Selected text:
ZIMBABWE Civil Society Organisations Scaling Up Nutrition Alliance ZCSOSUNA, with support from UNICEF and in partnership with Ministry of Primary and Secondary Education, and Ministry of Health and Child Care have launched a youth led advocacy project targeting six districts in the country to empower adolescent learners to promote healthy living through consumption if natural foods and products.
By Patricia Mashiri
The districts include Harare, Makoni, Chivi, Chirumhanzi, Insiza and Bindura. Speaking during a press briefing, Cuthbert Mukora, the Head of Programming Rural Enterprise Trust of Zimbabwe (RETZ) said their expectation is to see an increase in the lobbying in adolescent nutrition.
We hope this initiative will play a crucial role in transforming school environments. Adolescents spend most of their time in schools and affording them access to nutritious diets and more physical activity will play a fundamental role in ensuring that they develop fully and reach their full potential.
“With the emergence of malnutrition among adolescents in many nations across the globe, it is high time we pay attention to the nutrition needs of this age group. The State of the World’s Children’s Report of 2019, highlighted that just under half of the adolescents that is 46%, consume fast food at least once a week and half of adolescent girls in low income and rural settings eat fewer than 3 meals a day, with most missing or skipping breakfast. Such practices are predisposing school going adolescents to the triple burden of malnutrition, and as a nation we cannot afford to delay in intervening. A monotonous diet is not only unhealthy for humans: it is also unhealthy for the planet because it can result in monocultures and a loss of biodiversity,” Mukora said.

Extracted entries:
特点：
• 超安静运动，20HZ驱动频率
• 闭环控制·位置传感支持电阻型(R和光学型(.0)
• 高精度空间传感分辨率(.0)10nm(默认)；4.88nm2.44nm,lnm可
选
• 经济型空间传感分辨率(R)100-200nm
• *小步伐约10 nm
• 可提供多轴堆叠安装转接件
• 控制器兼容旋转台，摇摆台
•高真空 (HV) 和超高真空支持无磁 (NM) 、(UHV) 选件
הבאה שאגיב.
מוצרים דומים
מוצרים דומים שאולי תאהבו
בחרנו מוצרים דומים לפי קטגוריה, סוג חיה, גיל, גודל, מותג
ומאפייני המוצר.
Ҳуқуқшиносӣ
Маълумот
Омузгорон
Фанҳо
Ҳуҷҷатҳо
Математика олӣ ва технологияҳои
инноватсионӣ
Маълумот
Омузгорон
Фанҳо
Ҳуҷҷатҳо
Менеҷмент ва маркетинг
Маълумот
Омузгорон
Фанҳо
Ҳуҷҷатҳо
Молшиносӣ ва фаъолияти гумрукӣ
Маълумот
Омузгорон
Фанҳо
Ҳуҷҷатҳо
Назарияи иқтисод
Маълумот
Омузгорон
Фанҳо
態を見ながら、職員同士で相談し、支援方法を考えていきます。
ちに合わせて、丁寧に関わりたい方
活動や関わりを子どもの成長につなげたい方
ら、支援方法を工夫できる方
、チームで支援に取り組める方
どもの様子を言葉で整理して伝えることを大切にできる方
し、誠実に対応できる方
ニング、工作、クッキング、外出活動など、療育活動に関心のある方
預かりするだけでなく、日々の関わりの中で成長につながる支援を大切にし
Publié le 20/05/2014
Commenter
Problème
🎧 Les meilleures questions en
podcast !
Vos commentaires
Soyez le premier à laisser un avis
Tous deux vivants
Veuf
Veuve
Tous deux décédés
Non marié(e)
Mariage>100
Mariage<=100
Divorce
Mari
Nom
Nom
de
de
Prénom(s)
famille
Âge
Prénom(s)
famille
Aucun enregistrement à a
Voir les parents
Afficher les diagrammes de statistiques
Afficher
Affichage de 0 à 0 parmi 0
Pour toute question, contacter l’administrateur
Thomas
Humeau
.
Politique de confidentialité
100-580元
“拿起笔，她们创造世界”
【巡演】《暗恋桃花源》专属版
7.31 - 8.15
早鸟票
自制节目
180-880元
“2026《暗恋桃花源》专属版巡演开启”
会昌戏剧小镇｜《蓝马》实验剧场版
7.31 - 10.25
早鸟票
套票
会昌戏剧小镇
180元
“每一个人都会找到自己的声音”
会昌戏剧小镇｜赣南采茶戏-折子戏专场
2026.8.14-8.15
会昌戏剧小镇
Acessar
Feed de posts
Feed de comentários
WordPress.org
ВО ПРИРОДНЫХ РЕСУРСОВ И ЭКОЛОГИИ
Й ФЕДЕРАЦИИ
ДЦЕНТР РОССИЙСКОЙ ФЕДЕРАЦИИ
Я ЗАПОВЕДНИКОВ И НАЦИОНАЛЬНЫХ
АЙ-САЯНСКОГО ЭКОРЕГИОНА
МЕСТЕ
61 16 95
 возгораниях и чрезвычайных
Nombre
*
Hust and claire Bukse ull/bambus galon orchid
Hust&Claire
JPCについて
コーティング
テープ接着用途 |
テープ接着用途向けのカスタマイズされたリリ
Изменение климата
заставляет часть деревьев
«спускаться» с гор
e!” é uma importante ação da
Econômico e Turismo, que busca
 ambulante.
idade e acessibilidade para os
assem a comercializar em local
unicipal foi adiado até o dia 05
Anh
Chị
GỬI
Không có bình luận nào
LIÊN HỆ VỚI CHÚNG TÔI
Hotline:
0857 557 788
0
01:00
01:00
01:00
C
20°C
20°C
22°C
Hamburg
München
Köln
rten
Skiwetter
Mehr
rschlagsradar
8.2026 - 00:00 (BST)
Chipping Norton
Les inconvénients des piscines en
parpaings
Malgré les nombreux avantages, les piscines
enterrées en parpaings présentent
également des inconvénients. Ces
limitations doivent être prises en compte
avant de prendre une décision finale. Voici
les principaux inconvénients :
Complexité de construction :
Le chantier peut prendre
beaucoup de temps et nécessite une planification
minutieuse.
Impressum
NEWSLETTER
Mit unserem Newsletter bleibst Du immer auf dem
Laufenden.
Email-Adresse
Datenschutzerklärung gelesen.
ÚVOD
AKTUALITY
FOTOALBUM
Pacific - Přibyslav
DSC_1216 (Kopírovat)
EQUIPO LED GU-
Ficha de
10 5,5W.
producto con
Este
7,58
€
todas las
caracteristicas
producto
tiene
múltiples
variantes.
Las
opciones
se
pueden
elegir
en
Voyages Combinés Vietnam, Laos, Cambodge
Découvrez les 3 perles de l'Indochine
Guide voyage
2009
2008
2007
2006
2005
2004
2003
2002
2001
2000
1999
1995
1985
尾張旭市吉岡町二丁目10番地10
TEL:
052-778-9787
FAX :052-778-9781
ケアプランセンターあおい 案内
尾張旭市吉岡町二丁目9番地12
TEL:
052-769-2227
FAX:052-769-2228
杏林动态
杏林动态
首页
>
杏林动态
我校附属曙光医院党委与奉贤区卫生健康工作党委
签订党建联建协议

Work required:
Could you continue the news article on Zimbabwe's youth-led adolescent nutrition advocacy project, picking up right after Mukora's closing remark about monocultures and biodiversity?

Output for this task:
He added that eating fruits and vegetables has health benefits which includes children’s growth and development since fruit and vegetables are rich in Vitamin A, calcium, iron and folate, which can promote good health. It also promotes with better mental health, health heart, lower cancer risk, and lower obesity risk.
The program aims to upscale the National School Feeding Programme to secondary schools across Zimbabwe, and in addition the programme should be sensitive to nutrition and avoid providing learners with mono diets, this requires a commitment to increase the budgetary allocations towards the national school feeding programme.
This will also include putting marketing restrictions on the sale of unhealthy foods and ensuring all school environments have healthy lifestyles.